The leaders of the French, Russian, and Chinese Revolutions were all idealistic college students, once upon a time. Incidentally, so were the leaders of the American Revolution. But is it really too hard to figure out which class the postmodern campus revolutionaries fall into? The revolutionaries- and they are revolutionaries, in their tactics, their idealism, and the logically totalitarian ends of their brand of social justice thinking- are not so concerned with preserving the rights of an aggrieved civilization and the recasting the future of American institutions as they are with “correcting” very real and longstanding injustices and inequities, and creating a new order for the ages. Their motives are probably pure in most cases, but they have yet to know the wisdom of history- and we should hope they start studying it before they set out to make it themselves. Unfortunately, within the campus crusader community, there is little reason to believe there is much intention to do that, or indeed that there is a belief that history has any wisdom to provide.

There’s such a community at the University of Southern California, right here in our own backyard- and it happens to control many of the mechanisms of student government there. A “diversity bill” resolution introduced by these “philosopher-gender neutral term for rulers” recently passed in the USC undergraduate Senate, and it mandates diversity training, establishes new nodes of educational bureaucracy to enforce said training, requires undergraduates to take more diversity classes as part of their general education, and sets aside funds to tenure specifically minority-community professors, among other things. None of this is particularly aggressive, but it lays the foundation for more aggressive enforcement of a politically-correct campus climate and will probably be used as a hammer against unpopular opinions.  It’s only the latest in a spate of examples of activist hegemony on campus recently, following debates over whether a branch of student government was associating itself with the union SEIU and whether pro-life student groups should be allowed to post banners in public spaces on campus. In those stories, the branch of student government won and the pro-life student group lost. The campus culture war is alive at USC.

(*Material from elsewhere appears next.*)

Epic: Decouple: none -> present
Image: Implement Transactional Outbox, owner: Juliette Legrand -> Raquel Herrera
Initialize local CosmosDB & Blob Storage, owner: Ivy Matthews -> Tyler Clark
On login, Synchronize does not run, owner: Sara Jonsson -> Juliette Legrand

Fortunately, there are certain voices of reason and moderation standing against this irrationally exuberant activism. USC student Senators like Eric Dubbury, Giuseppe Robalino, and Aaron Rifkind, seeing that the bill would inevitably pass, voiced their disapproval. But they also worked tirelessly behind the scenes with the activists to temper and moderate the proposed resolutions. The bill that passed was more acceptable. This combination of principled public stands and pragmatism behind the scenes is what works in democratic politics- and those concerned that the Millennial generation will not produce great statesmen should be heartened that at USC, the future Senators and Governors do not solely come from the ranks of the activist community.

The culture wars of the 80s and 90s, and even 2000s, are over- in a post-Obergefell world, the liberal establishment has effectively won (and that is not necessarily a bad thing, and in some ways is probably a good thing.) But another culture war is in its skirmish stages right now- and it looks to be more fundamental, more catastrophic, and more divisive than the last one this country fought. We’ll need leaders willing to stand up for the principles that made our civilization great, willing to play as dirty as the revolutionaries will, and willing to do the hard work and study the works of the Western canon and apply their wisdom to the issues of the 21st Century.

California conservatives should feel some measure of relief, knowing that there are indeed some of these future leaders at one of our greatest universities currently studying and fighting the good fight, on the right side.